Algunas notas sobre escritores y su manera de ganarse la vida cuando no había becas ni universidades.
Me encontré unas notas sobre escritores y su forma de ganarse la dura vida cuando no había becas ni casi universidades.
En La verdadera historia de la Revolución Mexicana (vol. 17, 1931, p. 26) escribe Alfonso Taracena:
Xavier Villaurrutia, Jorge Cuesta, José Gorostiza y Bernardo Ortiz de Montellano trabajan como mozos acarreando libros y clasificándolos en montones, en polvosos almacenes donde sudan y se ganan el pan como Dios manda por primera vez en sus vidas, a las órdenes de un reportero, Rafael Pérez Taylor, en el Departamento de Bibliotecas de la Secretaría de Educación Pública.
En 1938, Rafael Solana publica en su columna de la revista Hoy un artículo titulado “Las ostras no viven de sus perlas”, donde anota:
Octavio G. Barreda es jefe de sección en la Secretaría de la Economía Nacional y publicista de una conocida cervecería.
Enrique González Martínez es consejero del Banco de Crédito Hipotecario.
Enrique González Rojo es subgerente de una compañía de seguros.
José Gorostiza es secretario del general Eduardo Hay, secretario de Relaciones Exteriores.
Efraín Huerta cobra veinte pesos por colaboración en el diario El Nacional.
Miguel N. Lira hace trabajos de imprenta, dirige la Imprenta Universitaria y la Revista de la Universidad.
Octavio Novaro es el director de una secundaria en Mérida, Yucatán.
Salvador Novo escribe en la revista Hoy, en Lectura[1] y en el vespertino Últimas Noticias.
Bernardo Ortiz de Montellano trabaja en la Secretaría de Hacienda.
Xavier Villaurrutia imparte clases en la Escuela de Verano de la Universidad, y escribe en Hoy.
------
* [TUS TAREAS]
A - Según las notas sobre escritores, ¿cuánto cobra Efraín Huerta por cada colaboración en el diario El Nacional?
B - Reproduce el fragmento de las notas sobre escritores comprendido entre "Enrique González Rojo" y "diario El Nacional.", ambos incluidos.

* [CONTENIDO DE DATOS]
------
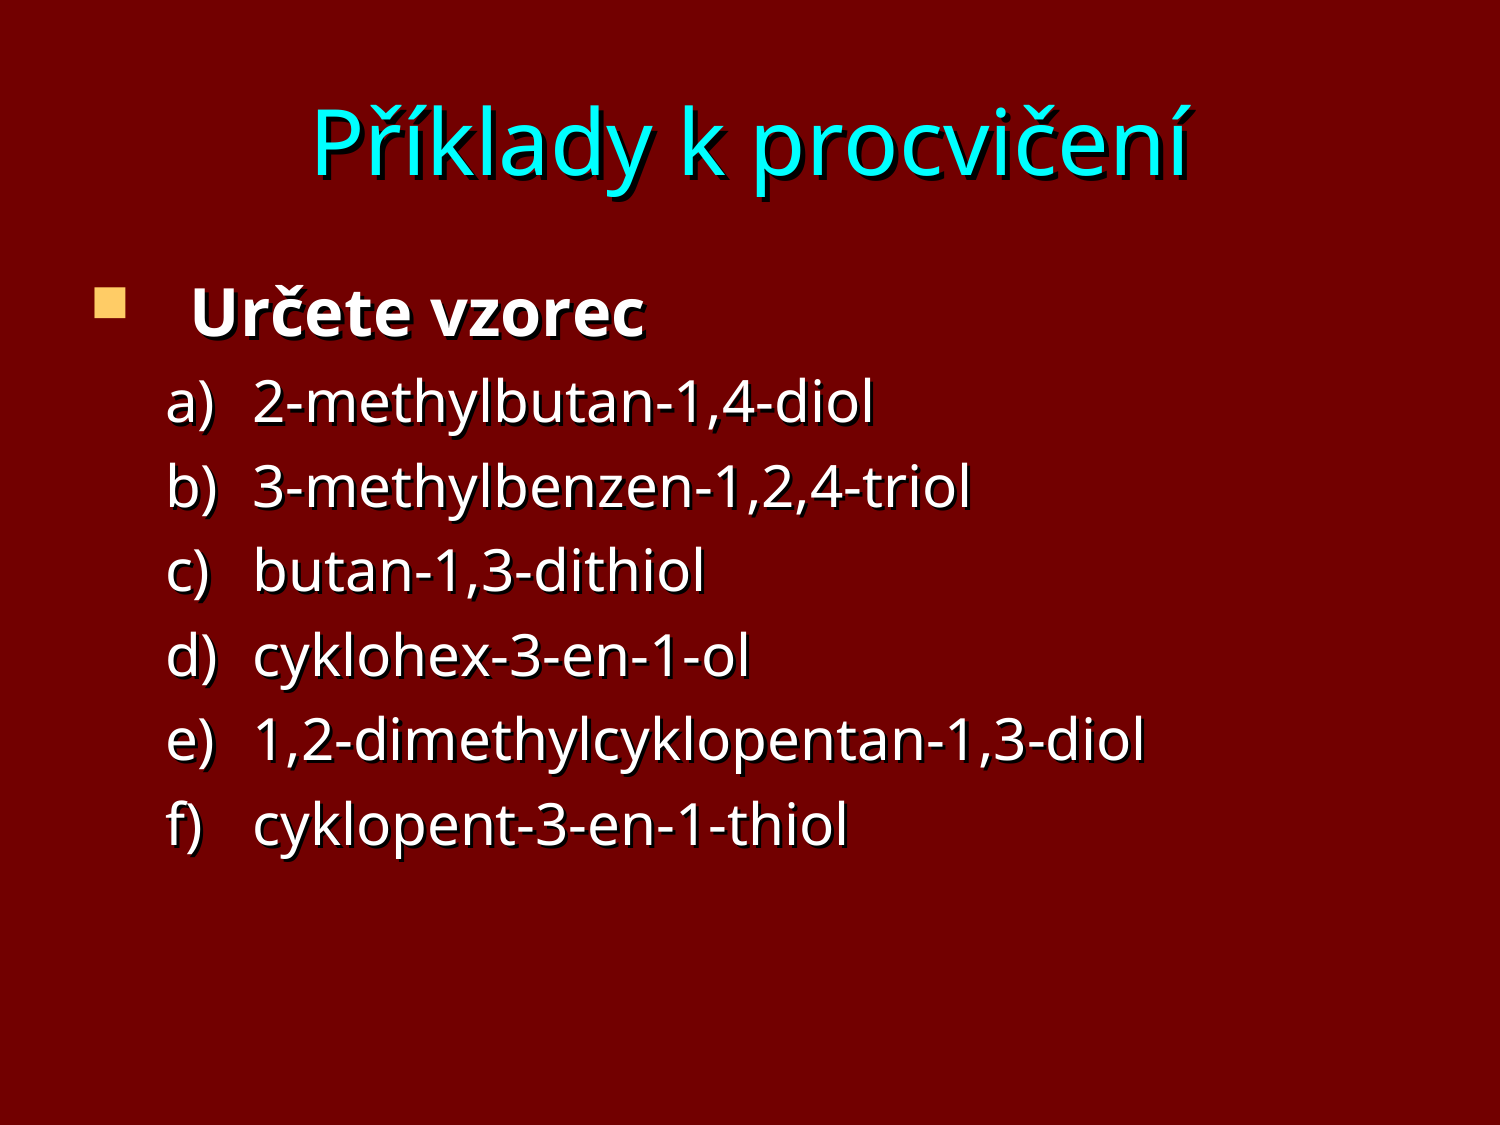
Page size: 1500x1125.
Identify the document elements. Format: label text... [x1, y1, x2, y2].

title Příklady k procvičení [75, 45, 1426, 233]
list Určete vzorec 2-methylbutan-1,4-diol 3-methylbenzen-1,2,4-triol butan-1,3-dithiol cyklohex-3-en-1-ol 1,2-dimethylcyklopentan-1,3-diol cyklopent-3-en-1-thiol [75, 262, 1426, 1001]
------
* [SOLUCIONES]
A - Veinte pesos.

B -
Enrique González Rojo es subgerente de una compañía de seguros.
José Gorostiza es secretario del general Eduardo Hay, secretario de Relaciones Exteriores.
Efraín Huerta cobra veinte pesos por colaboración en el diario El Nacional.